ENTRIES PROVIDED Block Start

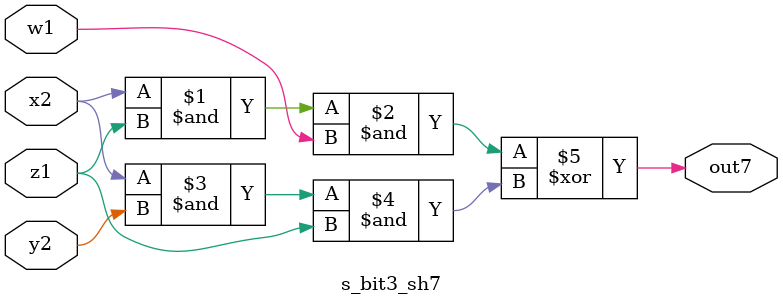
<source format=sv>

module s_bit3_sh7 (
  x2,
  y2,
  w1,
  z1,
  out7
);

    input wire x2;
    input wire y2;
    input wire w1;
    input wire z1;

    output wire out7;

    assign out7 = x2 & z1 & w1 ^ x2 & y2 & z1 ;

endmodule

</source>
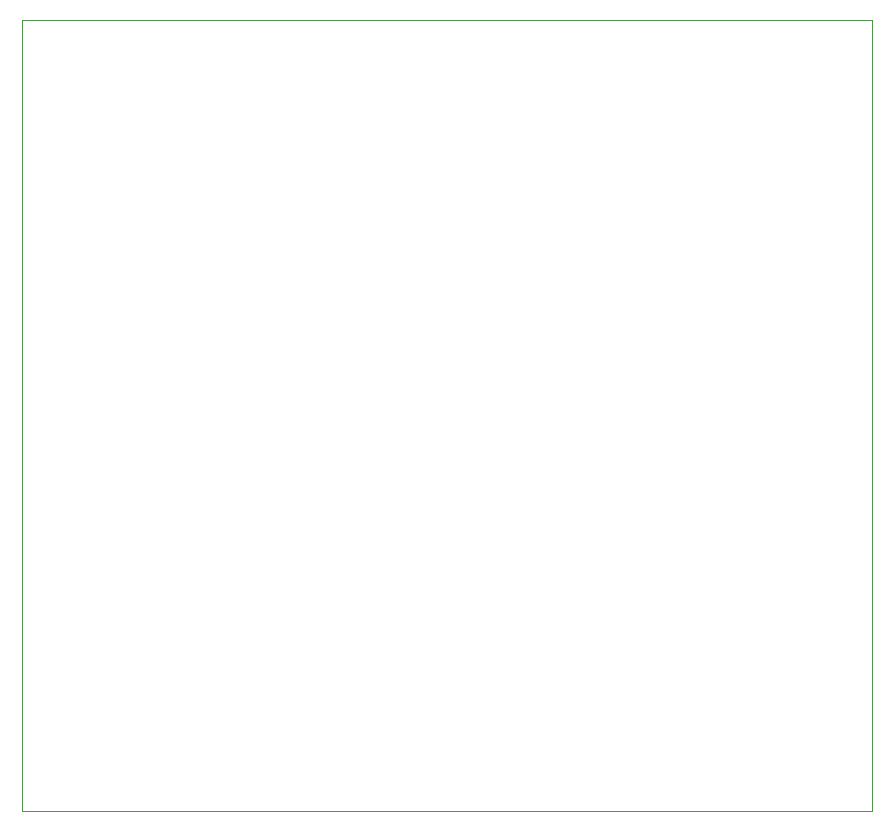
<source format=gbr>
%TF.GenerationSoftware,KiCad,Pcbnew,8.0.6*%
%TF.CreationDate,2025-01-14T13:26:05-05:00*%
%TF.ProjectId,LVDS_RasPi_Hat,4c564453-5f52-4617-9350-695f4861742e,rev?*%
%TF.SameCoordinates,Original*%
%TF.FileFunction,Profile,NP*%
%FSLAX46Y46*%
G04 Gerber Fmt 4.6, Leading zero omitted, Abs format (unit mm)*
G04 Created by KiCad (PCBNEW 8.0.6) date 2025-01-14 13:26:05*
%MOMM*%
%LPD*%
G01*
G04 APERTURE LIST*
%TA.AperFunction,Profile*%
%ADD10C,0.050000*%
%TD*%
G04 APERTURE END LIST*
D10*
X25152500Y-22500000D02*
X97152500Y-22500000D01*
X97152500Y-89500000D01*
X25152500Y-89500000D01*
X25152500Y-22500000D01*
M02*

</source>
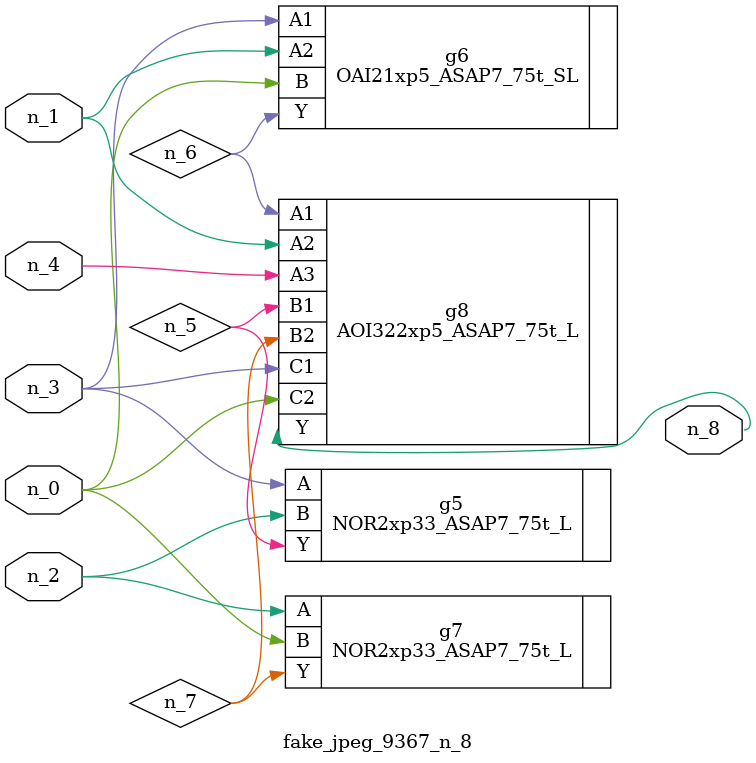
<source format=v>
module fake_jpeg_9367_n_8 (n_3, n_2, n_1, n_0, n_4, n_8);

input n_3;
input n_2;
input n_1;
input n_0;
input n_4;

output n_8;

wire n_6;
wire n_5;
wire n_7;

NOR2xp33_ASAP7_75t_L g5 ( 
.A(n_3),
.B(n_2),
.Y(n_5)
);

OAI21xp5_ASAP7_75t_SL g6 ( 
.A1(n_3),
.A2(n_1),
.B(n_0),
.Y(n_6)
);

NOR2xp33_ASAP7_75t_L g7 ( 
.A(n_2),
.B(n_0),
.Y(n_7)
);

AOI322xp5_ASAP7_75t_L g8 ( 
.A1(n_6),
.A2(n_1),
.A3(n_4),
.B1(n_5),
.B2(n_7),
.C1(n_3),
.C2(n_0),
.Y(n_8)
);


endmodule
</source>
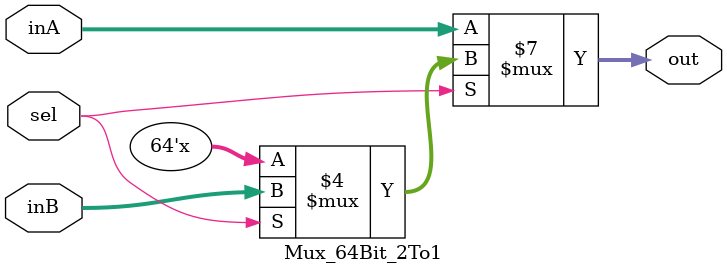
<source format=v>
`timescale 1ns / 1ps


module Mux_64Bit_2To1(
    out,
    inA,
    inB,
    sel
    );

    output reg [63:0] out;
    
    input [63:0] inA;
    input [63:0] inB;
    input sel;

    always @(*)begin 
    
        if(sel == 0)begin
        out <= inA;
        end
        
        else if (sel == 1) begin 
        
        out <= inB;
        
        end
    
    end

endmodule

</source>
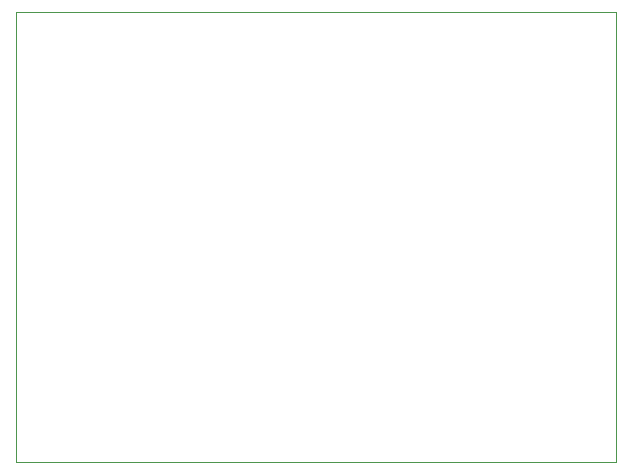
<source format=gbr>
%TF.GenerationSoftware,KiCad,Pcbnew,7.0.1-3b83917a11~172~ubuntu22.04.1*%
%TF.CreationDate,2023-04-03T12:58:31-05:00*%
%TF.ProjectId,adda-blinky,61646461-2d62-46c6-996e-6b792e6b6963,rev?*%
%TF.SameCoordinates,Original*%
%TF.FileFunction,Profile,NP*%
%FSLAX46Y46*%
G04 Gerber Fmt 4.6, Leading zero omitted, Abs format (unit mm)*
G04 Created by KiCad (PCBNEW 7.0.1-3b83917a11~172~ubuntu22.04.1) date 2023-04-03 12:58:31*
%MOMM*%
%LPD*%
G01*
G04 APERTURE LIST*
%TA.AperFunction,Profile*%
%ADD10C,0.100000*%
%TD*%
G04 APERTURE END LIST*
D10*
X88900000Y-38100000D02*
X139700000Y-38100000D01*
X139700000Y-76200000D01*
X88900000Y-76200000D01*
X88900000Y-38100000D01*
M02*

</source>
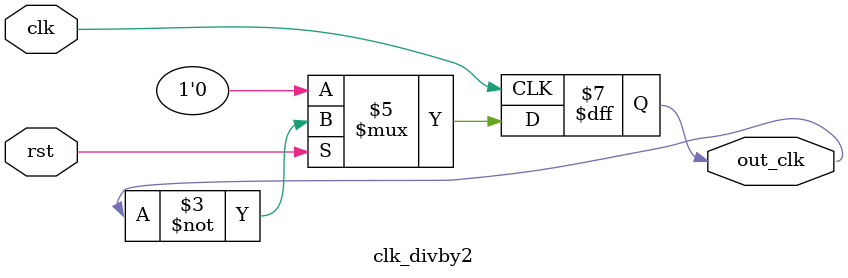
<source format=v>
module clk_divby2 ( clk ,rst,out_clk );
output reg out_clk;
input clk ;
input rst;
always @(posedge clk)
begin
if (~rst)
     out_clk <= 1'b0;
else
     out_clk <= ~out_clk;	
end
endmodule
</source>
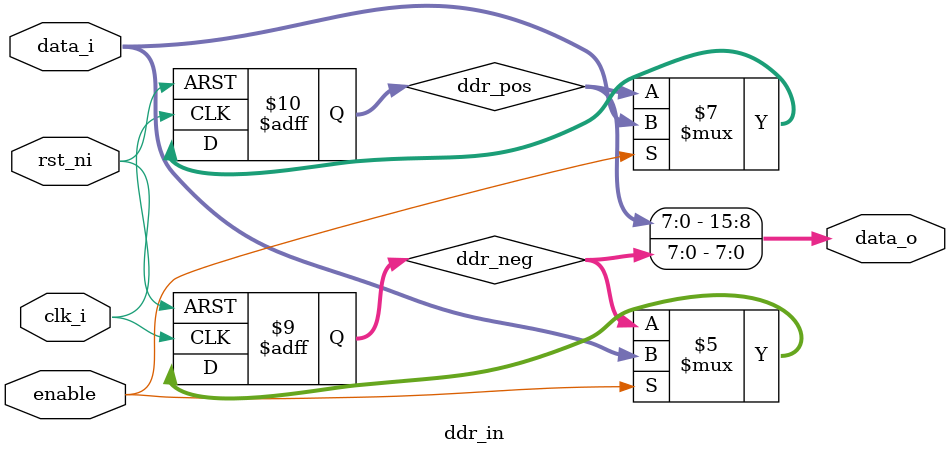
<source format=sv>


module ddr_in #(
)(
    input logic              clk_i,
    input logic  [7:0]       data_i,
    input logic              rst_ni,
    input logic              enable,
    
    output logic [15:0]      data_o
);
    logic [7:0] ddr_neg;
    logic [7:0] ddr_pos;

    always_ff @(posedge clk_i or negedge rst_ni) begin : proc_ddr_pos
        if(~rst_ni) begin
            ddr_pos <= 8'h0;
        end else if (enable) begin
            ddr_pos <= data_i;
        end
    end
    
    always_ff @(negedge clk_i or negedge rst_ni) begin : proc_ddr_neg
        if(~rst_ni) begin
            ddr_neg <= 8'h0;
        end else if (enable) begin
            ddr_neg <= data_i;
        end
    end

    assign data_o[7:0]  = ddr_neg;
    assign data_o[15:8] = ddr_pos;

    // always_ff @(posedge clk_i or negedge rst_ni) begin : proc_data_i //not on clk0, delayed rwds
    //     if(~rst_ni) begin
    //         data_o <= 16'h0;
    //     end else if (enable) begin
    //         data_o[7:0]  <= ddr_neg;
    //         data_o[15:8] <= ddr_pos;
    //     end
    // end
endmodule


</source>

ENTRIES PROVIDED Block End

### JOB ITEM
The answer is the run of lines from the one with "module clk_divby2 ( clk ,rst,out_clk );" through the final line of the data, copied exactly, and nothing else; no pictures.

### TASK RESPONSE
module clk_divby2 ( clk ,rst,out_clk );
output reg out_clk;
input clk ;
input rst;
always @(posedge clk)
begin
if (~rst)
     out_clk <= 1'b0;
else
     out_clk <= ~out_clk;	
end
endmodule
</source>
<source format=sv>


module ddr_in #(
)(
    input logic              clk_i,
    input logic  [7:0]       data_i,
    input logic              rst_ni,
    input logic              enable,
    
    output logic [15:0]      data_o
);
    logic [7:0] ddr_neg;
    logic [7:0] ddr_pos;

    always_ff @(posedge clk_i or negedge rst_ni) begin : proc_ddr_pos
        if(~rst_ni) begin
            ddr_pos <= 8'h0;
        end else if (enable) begin
            ddr_pos <= data_i;
        end
    end
    
    always_ff @(negedge clk_i or negedge rst_ni) begin : proc_ddr_neg
        if(~rst_ni) begin
            ddr_neg <= 8'h0;
        end else if (enable) begin
            ddr_neg <= data_i;
        end
    end

    assign data_o[7:0]  = ddr_neg;
    assign data_o[15:8] = ddr_pos;

    // always_ff @(posedge clk_i or negedge rst_ni) begin : proc_data_i //not on clk0, delayed rwds
    //     if(~rst_ni) begin
    //         data_o <= 16'h0;
    //     end else if (enable) begin
    //         data_o[7:0]  <= ddr_neg;
    //         data_o[15:8] <= ddr_pos;
    //     end
    // end
endmodule


</source>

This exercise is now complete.